======== EXCERPT
Created by Masoomeh Rudafshani. Used with permission.

Array-Based Merge Sort Implementation

Note the use of a an auxiliary function in this implementation of the merge sort, so that its function signature matches those of the other sorts we've seen, i.e the only parameter at the top level is the list to be sorted.

Array-Based Merge Sort Implementation

    def merge_sort(a):
        _merge_sort_aux(a, 0, len(a) - 1)
        return

    def _merge_sort_aux(a, first, last):
        if first < last:
            middle = (last - first) // 2 + first
            _merge_sort_aux(a, first, middle)
            _merge_sort_aux(a, middle + 1, last)
            _merge(a, first, middle, last)
        return

    def _merge(a, first, middle, last):
        temp = []
        i = first
        j = middle + 1

        while i <= middle and j <= last:

            if a[i] <= a[j]:
                # put leftmost element of left array into temp array
                temp.append(a[i])
                i += 1
            else:
                # put leftmost element of right array into temp array
                temp.append(a[j])
                j += 1

        # copy any remaining elements from the left half
        while i <= middle:
            temp.append(a[i])
            i += 1

        # copy any remaining elements from the right half
        while j <= last:
            temp.append(a[j])
================
======== DATA BLOCK
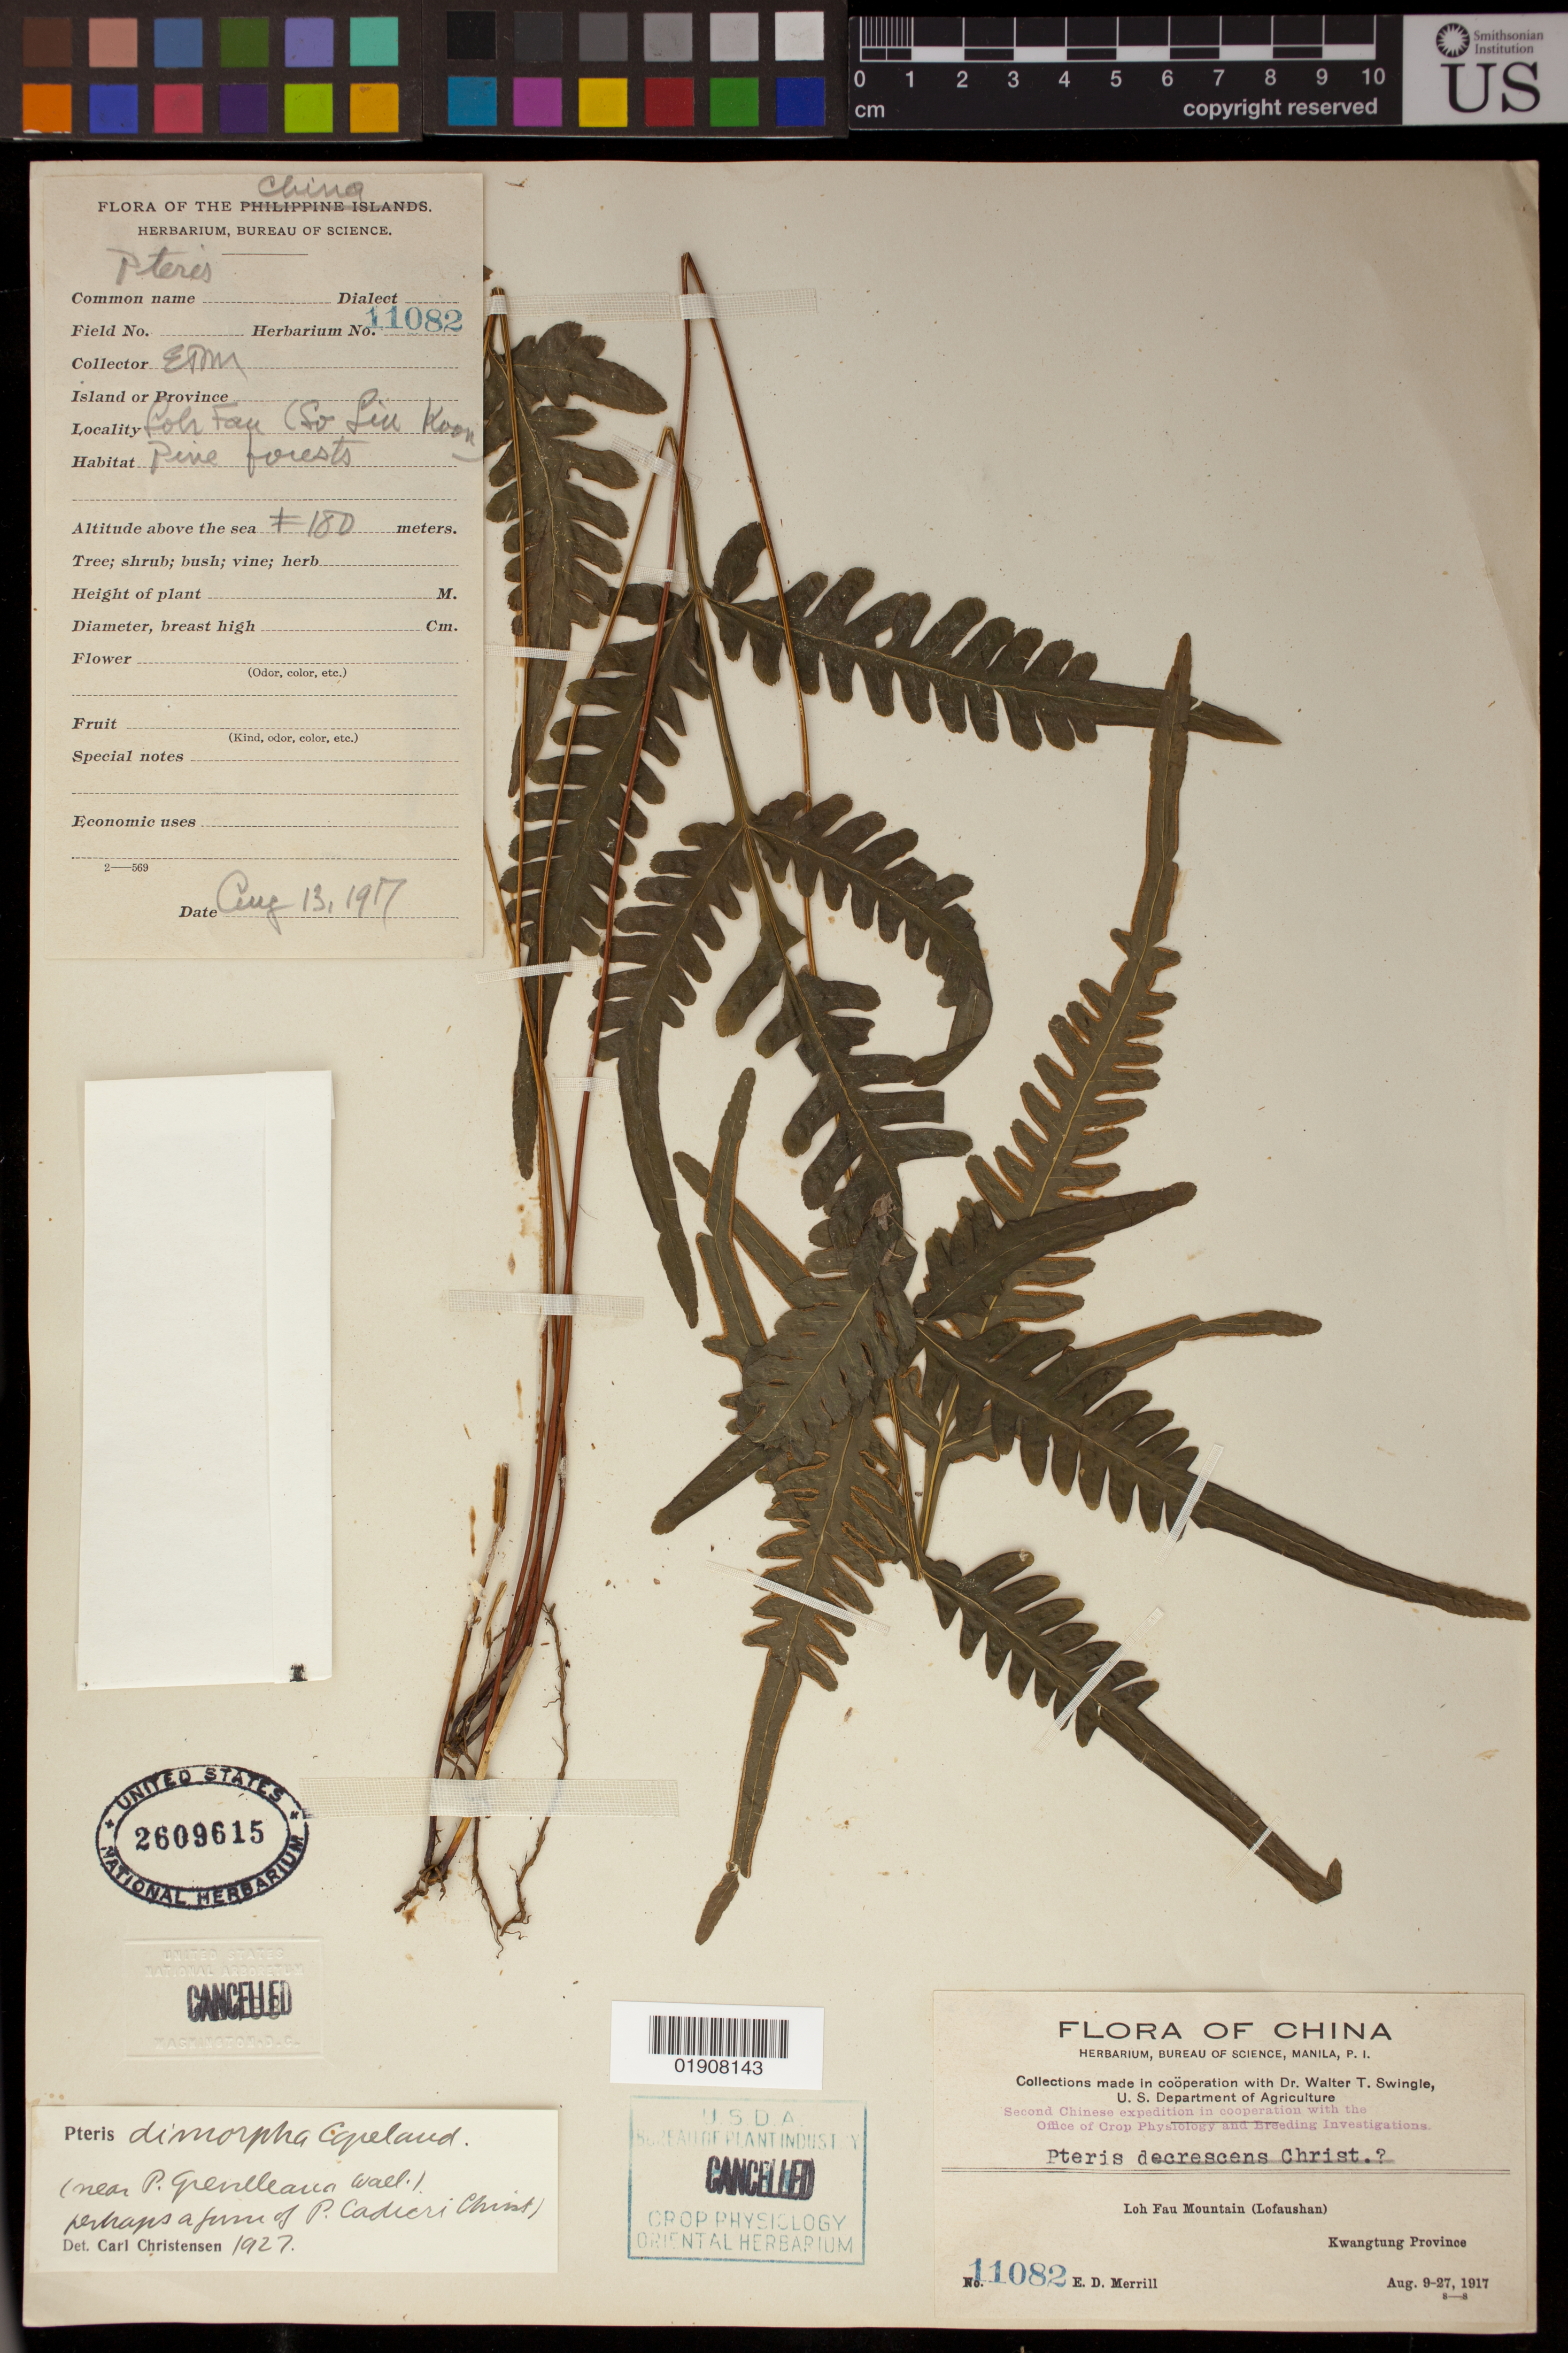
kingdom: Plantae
================
◆ INSTRUCTION ◆
From the merge sort excerpt above, repeat word for word the part that opens with the words containing "Created by Masoomeh" and closes with "to be sorted.".

◆ RESULT FOR THIS TASK ◆
Created by Masoomeh Rudafshani. Used with permission.

Array-Based Merge Sort Implementation

Note the use of a an auxiliary function in this implementation of the merge sort, so that its function signature matches those of the other sorts we've seen, i.e the only parameter at the top level is the list to be sorted.